:: REQUIRED WORK ::
1 - In the Kevin Garnett article, which school was Garnett attending as a senior when he declared for the NBA draft?
2 - Condense the paragraph of the Kevin Garnett article that begins "In late December, following two horrible" into a shorter version that keeps its main facts.
3 - Write the next part of the Kevin Garnett article, starting right after its final sentence.

:: TEXT ::

In late December, following two horrible Minnesota road losses
to Utah (99-83) and San Antonio (122-84), Timberwolves vice
president Kevin McHale decided to drop in on practice to assess
the mood. He zeroed in on 6'11", 220-pound rookie Kevin Garnett,
whose eyes were brimming with frustration. Along with the
sixth-place Wolves, Garnett was struggling, averaging 19.0
minutes, 6.3 points and 3.4 rebounds. And for the first time all
season, he was looking dispirited.

McHale beckoned to his 19-year-old forward, who would have been
a freshman in college had he not declared himself eligible for
the NBA draft last spring when he was still a senior at
Chicago's Farragut Academy. McHale asked Garnett to come to his
office. When they got there, McHale reached into his desk and
pulled out the rookie statistics of three players: the Sonics'
Shawn Kemp, the Bulls' Scottie Pippen and the Rockets' Robert
Horry. Garnett's eyes widened at the modest numbers: 6.5 points
and 4.3 rebounds a game for Kemp, 7.9 points and 3.8 rebounds
for Pippen and 10.1 points and 5.0 rebounds for Horry.

:: DATA ROWS ::
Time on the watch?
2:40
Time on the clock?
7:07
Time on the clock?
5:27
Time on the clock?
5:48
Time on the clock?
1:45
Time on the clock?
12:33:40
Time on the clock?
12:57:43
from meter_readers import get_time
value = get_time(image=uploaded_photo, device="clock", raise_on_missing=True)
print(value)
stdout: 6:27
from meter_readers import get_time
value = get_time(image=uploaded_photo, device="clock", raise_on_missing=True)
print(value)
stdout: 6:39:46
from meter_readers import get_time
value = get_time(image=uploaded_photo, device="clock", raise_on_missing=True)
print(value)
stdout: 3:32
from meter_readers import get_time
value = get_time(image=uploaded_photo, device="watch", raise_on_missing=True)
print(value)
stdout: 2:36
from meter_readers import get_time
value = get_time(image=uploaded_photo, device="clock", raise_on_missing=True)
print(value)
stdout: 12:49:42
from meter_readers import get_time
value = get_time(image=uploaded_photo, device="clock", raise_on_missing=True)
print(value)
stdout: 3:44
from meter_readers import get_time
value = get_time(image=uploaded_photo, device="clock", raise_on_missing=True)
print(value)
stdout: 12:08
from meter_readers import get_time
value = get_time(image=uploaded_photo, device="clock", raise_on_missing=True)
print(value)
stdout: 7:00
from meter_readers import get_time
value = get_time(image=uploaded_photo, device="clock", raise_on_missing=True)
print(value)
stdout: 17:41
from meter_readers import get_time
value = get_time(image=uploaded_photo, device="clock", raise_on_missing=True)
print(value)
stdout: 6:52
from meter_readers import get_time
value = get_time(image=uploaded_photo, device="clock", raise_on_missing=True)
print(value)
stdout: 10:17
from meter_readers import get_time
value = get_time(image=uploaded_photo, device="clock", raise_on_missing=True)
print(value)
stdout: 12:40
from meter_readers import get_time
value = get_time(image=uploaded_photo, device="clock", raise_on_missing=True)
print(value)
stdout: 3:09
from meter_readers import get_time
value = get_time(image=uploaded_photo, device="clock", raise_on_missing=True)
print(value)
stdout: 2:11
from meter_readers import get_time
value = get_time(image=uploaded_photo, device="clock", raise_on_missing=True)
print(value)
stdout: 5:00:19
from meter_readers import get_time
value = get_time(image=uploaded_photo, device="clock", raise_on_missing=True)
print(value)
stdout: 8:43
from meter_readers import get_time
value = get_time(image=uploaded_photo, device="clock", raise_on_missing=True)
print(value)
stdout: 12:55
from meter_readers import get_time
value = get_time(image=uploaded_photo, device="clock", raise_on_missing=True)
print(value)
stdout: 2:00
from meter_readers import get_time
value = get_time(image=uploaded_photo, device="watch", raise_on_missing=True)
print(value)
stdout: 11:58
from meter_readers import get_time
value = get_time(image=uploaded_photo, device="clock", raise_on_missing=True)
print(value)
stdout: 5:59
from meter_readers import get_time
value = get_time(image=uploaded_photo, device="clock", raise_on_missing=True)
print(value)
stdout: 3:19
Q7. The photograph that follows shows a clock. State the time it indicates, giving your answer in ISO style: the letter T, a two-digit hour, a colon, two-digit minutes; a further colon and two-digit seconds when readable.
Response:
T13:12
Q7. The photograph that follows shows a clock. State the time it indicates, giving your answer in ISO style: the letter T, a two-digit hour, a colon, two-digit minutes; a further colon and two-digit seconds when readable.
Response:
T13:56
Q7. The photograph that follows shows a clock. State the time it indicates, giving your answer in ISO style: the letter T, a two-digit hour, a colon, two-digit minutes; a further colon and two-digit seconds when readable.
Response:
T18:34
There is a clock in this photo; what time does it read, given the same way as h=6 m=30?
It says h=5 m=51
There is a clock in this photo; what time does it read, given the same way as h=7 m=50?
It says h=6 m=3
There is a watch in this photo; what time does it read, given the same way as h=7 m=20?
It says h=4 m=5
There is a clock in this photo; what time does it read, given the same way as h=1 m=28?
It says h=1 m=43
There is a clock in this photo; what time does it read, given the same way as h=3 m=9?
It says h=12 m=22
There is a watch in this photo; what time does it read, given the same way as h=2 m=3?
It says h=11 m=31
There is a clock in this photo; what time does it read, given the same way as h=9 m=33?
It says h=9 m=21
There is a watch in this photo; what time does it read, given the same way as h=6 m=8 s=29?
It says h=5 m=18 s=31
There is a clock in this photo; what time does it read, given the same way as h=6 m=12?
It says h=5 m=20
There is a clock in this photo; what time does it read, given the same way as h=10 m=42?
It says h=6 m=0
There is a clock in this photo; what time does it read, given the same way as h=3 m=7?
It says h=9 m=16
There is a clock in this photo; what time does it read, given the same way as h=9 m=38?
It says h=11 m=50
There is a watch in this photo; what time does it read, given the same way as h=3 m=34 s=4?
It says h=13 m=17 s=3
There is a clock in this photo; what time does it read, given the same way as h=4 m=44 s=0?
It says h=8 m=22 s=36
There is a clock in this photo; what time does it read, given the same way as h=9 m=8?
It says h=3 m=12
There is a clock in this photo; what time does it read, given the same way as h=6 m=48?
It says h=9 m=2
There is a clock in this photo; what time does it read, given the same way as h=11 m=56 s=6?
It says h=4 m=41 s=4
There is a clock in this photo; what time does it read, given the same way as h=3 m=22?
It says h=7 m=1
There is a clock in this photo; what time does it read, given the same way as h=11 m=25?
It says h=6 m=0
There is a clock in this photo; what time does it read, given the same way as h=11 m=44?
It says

:: RESPONSES TO THE EXERCISE ::
1 - Chicago's Farragut Academy.

2 - After heavy late-December road losses to Utah (99-83) and San Antonio (122-84), Timberwolves vice president Kevin McHale visited practice to gauge the mood. He focused on Kevin Garnett, a 6'11", 220-pound rookie who was struggling along with the sixth-place Wolves. Garnett was averaging 19.0 minutes, 6.3 points and 3.4 rebounds, and for the first time that season he looked frustrated and dispirited.

3 -
"I told him, 'Take a good look,'" says McHale. "'These aren't
much different than your numbers, and these players have gone on
to become stars.' The last thing we needed was for Kevin to get
discouraged. I told him, 'I don't care how good you are. I care
how good you will be.'"

It is too early to determine how good that is. At week's end
Garnett's numbers had improved since that day in the doldrums;
for the season he was averaging 24.3 minutes, 8.0 points, 5.2
rebounds and 1.4 blocks. But his game had taken a quantum leap
in the past three weeks. In the 10 games through Sunday, Garnett
averaged 36.5 minutes, 14.4 points and 9.8 rebounds and shot
52.4% from the floor. His gangly arms, basketball instincts and
raw athletic ability have earned him rave reviews from none
other than Bulls superstar Michael Jordan, who watched Garnett
produce a career-high 20 points plus eight rebounds against
Chicago on Feb. 27. Jordan is not alone in forecasting greatness
for Garnett.

"He's a special player," says Hawks general manager-vice
president Pete Babcock. "Earlier in the year you saw flashes of
it. But he has so much more confidence now. He extends so high
on his turnaround jumper and shoots so soundly, he's become very
difficult to stop."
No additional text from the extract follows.